Founder’s Journey:
In 2006, I moved from being an academic physician in a large health care system out of state to a small group private practice in suburban Southern California. Initially it was a culture shock for me but, I quickly thrived in that environment adjusting well to private practice only with a few exceptions. One of my biggest frustrations in that setting was getting patient information at the point of care in order to make informed decisions about their health. Most providers were using paper charts with dictated and transcribed records. Getting these records meant cumbersome authorizations, faxes back and forth, and inevitable wait. This resulted in delay of care, duplication of tests, inadequate communication between providers, errors, and inevitably poor quality of care. I realized at that time that my parents who were visiting me from overseas had more adequate health data with them than my patients in my practice. I also had the revelation that if the patients had all their own relevant health records with them, they could provide them to the care provider easily at the point of care. That is when I decided to create MyMR (my medical records). My idea was to digitally recreate what my parents had (all their own relevant health records on paper) for my patients and give them a tool to do this seamlessly.
It turns out that I was not alone in this pursuit to improve health data documentation, storage and transfer. In February 2009, the Obama administration signed into law the Health Information Technology for Economic and Clinical Health (HITEC) Act to incentivize implementation of electronic health records (EHR) by clinical providers. It initially provided monetary incentives to implement EHRs and achieve “meaningful use” but also started penalizing providers who did not meet certain meaningful use by 2015. Because of this, there was widespread adoption of EHRs by providers. Most providers chose to use EHRs that helped achieve basic meaningful use certification. Unfortunately, due to lack of universal standards, EHRs developed in separate silos without the ability to communicate with each other. Due to privacy issues, the government had already had passed the Heath Insurance Portability and Accountability Act (HIPAA) in 1996 to protect personal health information. Now HIPAA applied to electronic personal health information (ePHI) used by all covered entities (providers) and business associates (EHRs, billing companies) under the threat of significant penalties. This not only resulted in providers unable to share medical records in a uniform language but also made them reluctant to do so even if they could due to fear of violating HIPAA. The patient was completely left out of this process, except to provide signature consent to create health data.
The government created the Office of the National Coordinator for Health IT (ONC) in 2009 to maintain certain standards, to encourage interoperability, and provide certifications for the EHRs. Since all EHRs are private entities developed in isolated environments and do not talk the same language, nonprofit organizations like the Health Level Seven International (HL7) attempted to created standards to bridge the gap. The latest version is of this effort is the Fast Healthcare Interoperability Resources (FHIR), which is a data format and an Application Programming Interface (API) to exchange EHRs. EHRs now have made ePHI creation, storage, and provider access easy but portability, exchange, and patient access and engagement has been still very problematic. The HHS has mandated a rule that went live in 8/2022 where all providers are required to provide entire ePHI in an electronic format when patient requests it without charge. This has lead to a significant burden to the providers.

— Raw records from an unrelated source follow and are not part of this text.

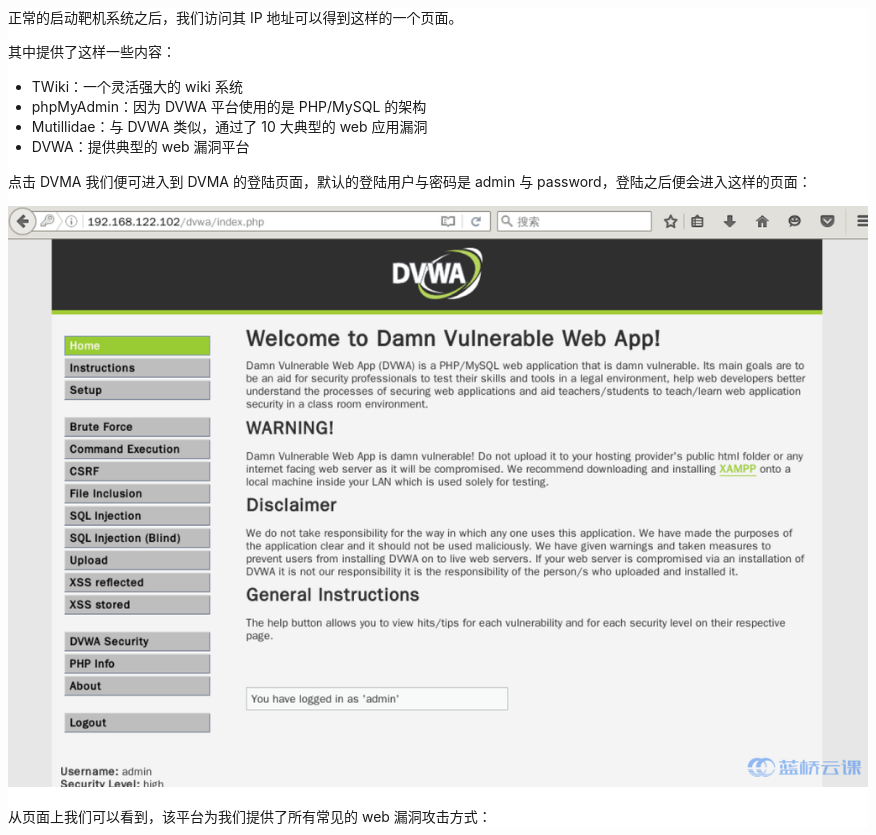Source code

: 正常的启动靶机系统之后，我们访问其 IP 地址可以得到这样的一个页面。

其中提供了这样一些内容：

- TWiki：一个灵活强大的 wiki 系统
- phpMyAdmin：因为 DVWA 平台使用的是 PHP/MySQL 的架构
- Mutillidae：与 DVWA 类似，通过了 10 大典型的 web 应用漏洞
- DVWA：提供典型的 web 漏洞平台

点击 DVMA 我们便可进入到 DVMA 的登陆页面，默认的登陆用户与密码是 admin 与 password，登陆之后便会进入这样的页面：

![dvwa-index.png](../imgs/wm_156.png)

从页面上我们可以看到，该平台为我们提供了所有常见的 web 漏洞攻击方式：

Therefore, the solution to this problem is to provide patients their entire health record so that they are the owners, guardians, and collectors of their health data for storage and exchange. In every other industry we make the individual/consumer do this, except for health care. Imagine banks not letting you easily see your money transactions. There is no reason why the patients should not own the data about them. Currently, it is like giving an art reporter the rights to the sculpture which the artist created. The patient therefore should have the right to do as they please with their health data. We should create tools for them to do this seamlessly.

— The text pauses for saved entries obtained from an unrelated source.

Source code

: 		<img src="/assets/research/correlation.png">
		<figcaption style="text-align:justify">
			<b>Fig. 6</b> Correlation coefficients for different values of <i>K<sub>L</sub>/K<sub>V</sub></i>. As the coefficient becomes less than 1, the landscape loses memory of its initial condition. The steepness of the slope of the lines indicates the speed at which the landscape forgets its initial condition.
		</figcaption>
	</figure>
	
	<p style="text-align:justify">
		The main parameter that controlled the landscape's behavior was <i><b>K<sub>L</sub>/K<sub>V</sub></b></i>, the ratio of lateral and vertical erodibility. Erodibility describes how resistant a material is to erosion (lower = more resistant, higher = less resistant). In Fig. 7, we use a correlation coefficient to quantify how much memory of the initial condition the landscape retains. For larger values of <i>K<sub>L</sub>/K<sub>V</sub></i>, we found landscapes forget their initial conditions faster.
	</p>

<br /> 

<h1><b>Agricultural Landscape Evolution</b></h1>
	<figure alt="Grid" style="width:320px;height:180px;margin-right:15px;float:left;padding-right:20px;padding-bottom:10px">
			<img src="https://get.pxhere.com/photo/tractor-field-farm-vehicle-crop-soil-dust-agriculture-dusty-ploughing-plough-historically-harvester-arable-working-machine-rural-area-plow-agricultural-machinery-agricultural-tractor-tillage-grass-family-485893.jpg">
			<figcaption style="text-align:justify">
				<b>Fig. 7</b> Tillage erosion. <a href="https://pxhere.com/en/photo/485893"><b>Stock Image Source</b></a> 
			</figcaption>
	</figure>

In 2008, I and a few friends registered MyMR and tried to develop a PHR platform using digital storage device that the patient could carry and a software that could upload and download data to realize this vision. We were successful in filing a patent, registering a trademark, domain name, and the PHR platform using phones and laptops. We hit a wall with providers due to lack of interoperability and therefore abandoned the project in 2010.
Because of change in regulations, improvement in interoperability, communication technology, secure electronic storage, and machine learning we believe the time for MyMR has come. MyMR was therefore reconstituted in 2020 in partnership with like-minded physicians, domain experts, and entrepreneurs.